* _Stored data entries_
* * *

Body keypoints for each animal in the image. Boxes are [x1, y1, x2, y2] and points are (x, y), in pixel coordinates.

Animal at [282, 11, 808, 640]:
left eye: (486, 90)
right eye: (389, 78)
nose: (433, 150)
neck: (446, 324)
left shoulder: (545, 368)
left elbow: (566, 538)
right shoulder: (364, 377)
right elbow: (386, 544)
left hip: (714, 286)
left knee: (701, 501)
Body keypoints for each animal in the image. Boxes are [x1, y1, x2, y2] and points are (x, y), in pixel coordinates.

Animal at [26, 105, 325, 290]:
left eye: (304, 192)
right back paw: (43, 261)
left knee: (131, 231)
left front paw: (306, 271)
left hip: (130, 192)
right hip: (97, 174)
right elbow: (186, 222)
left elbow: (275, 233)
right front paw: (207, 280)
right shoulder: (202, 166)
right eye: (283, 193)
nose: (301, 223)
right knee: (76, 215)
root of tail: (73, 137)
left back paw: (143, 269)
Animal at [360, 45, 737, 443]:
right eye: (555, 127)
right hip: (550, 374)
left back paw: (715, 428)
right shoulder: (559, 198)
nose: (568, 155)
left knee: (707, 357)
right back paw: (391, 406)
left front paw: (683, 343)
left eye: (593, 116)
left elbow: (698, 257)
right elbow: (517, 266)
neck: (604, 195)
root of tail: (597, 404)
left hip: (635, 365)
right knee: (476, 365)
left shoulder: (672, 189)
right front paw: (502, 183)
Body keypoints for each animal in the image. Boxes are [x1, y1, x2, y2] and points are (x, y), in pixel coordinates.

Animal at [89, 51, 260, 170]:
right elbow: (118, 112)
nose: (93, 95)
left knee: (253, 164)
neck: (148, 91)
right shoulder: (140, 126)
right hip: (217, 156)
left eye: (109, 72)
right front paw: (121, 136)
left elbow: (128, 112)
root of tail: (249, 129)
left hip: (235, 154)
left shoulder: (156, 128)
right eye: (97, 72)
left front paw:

* * *

Copy every line of the data above, beginning with the first and ending with the line that contains "left knee: (701, 501)", and give nothing more.

* _Answer for this exercise_
Body keypoints for each animal in the image. Boxes are [x1, y1, x2, y2] and points are (x, y), in pixel coordinates.

Animal at [282, 11, 808, 640]:
left eye: (486, 90)
right eye: (389, 78)
nose: (433, 150)
neck: (446, 324)
left shoulder: (545, 368)
left elbow: (566, 538)
right shoulder: (364, 377)
right elbow: (386, 544)
left hip: (714, 286)
left knee: (701, 501)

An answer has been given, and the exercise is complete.